Gideon inhaled deeply again, but this time there was no guilt. She smelled of floral-scented soap, and it consumed him. What had she smelled like all those years ago, when they’d supposedly been married? Flowers, like now? Or something else? Something more exotic? Something as dark and sensual as she was? Something he would have enjoyed sucking into his mouth as he tongued her from head to toe?

Head out of gutter. Now wasn’t the time to indulge such thoughts.

He turned with her clutched tightly to his chest, a treasure he would protect while they were outside the fortress walls. Even from his friends. He knew he was contradicting himself, thinking of her in such romantic terms and so ferociously, when his intentions were neither pure nor honorable, but he couldn’t help himself. Stupid lust.

Strider’s expression was wary, but accepting, silently telling him no defensive moves would be necessary. “Go. And be careful.”

Gods, he loved his friends. They supported him no matter what. They always had.
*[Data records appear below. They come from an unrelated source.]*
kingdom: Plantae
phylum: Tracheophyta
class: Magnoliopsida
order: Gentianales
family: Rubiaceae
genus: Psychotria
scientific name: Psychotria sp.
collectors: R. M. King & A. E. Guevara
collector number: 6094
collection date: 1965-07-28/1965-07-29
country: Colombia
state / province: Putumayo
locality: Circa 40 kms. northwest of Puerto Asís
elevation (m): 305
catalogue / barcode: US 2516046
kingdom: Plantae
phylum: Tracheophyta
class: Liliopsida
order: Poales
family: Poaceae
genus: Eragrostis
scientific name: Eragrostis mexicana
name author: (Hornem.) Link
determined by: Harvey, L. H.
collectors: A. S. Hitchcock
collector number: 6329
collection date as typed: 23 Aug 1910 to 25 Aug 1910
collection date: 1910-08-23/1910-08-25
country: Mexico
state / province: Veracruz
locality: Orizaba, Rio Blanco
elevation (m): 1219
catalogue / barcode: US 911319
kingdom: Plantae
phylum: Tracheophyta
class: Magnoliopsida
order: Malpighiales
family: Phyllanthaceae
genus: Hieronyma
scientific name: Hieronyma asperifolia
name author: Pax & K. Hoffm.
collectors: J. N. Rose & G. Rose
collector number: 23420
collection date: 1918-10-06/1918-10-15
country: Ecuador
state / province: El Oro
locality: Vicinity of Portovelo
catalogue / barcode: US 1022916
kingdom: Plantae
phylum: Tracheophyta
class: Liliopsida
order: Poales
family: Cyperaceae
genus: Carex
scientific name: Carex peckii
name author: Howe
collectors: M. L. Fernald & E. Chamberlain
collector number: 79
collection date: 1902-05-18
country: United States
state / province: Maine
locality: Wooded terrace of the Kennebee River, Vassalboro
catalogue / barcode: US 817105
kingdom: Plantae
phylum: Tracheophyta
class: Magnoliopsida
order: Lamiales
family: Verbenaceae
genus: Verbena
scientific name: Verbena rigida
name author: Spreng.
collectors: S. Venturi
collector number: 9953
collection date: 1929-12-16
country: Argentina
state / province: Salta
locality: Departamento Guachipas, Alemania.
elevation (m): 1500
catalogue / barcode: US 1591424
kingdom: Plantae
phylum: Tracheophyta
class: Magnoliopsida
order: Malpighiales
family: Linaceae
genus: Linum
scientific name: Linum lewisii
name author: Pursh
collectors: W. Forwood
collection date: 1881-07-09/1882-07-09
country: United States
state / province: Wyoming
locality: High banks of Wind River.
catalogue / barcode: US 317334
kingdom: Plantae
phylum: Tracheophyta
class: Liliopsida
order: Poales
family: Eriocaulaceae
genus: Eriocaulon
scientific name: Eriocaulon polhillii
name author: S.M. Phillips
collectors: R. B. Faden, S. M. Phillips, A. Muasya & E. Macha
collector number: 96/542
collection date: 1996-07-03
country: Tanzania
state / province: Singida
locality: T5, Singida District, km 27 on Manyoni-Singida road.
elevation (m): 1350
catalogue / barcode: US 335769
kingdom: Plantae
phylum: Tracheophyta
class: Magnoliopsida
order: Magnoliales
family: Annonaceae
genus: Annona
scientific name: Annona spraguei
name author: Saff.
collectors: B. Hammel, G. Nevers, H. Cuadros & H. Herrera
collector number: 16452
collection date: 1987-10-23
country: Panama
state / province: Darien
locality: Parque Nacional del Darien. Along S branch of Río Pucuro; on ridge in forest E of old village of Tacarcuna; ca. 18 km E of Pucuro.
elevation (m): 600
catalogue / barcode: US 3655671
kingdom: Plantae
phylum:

“By the way. You look like you’re a cat, and you just found a bowl of cream,” Strider said with a shake of his head. “That’s not comforting. You have no idea what you’re getting yourself into, do you?”

Maybe not. Because he hadn’t looked forward to something this intensely in a long time, and he probably should’ve been wary. Having his idiocy pointed out, though…“I’m not showing you a finger in my mind. Do you know that?”

“Yeah, I know. It’s your index finger and you’re telling me I’m number one.”

He laughed. Something like that.

“Four days,” his friend reminded him. “Or I come find you.”

Gideon blew him a kiss.

Strider rolled his eyes. “You wish. But listen. I’ll be praying for you to return to us alive. And with the girl. And that she’s alive, too. Oh, and that you’re satisfied with what you learn. And that she satisfied you in other ways, so you’ll forget about her like you’ve done all the other women in your life.”

Okay. That was a lot of prayers. “Thanks. A lot. I really mean that. So when didn’t you become a priest? And when did the gods decide they liked answering us?” Strider had never wasted his time on prayers before, and the gods actually adored ignoring their requests.

No, not true, he corrected himself. Cronus, the newly crowned Titan king, now liked to visit the fortress without an invite and make all kinds of shitty demands Gideon and the others were forced to obey.

Like killing innocent humans. Like choosing to save either your woman or your friend. Like begging to be told where your friend’s spirit had been sent when the friend in question had had his head cleaved from his body. Yeah, that had happened. Aeron had lost his head to a warrior angel and at Cronus’s behest, Gideon had begged (in his way) to know where the man’s spirit resided, tears streaming down his face. Actually, all of them had begged and sobbed like babies.

But in the end, Cronus had still refused to tell them. Because they’d needed a lesson in humility, the bastard had said.

Then, of course, Aeron had returned on his own. Or rather, with his sweet Olivia’s help. He’d been restored to his body, minus his demon, and once again lived here in the fortress. But Gideon had yet to forgive Cronus for his disregard, so prayers weren’t something he would be offering anytime soon.

“Priest.” Strider’s head slanted thoughtfully. Of course, he ignored Gideon’s questions. Him, though, Gideon easily forgave. “I like it. I mean, it’s practically true. I have sent many women through the gates of heaven.”

Hadn’t they all?

And Scarlet would be no different, he assured himself.

Grinning now, Gideon carried his woman away.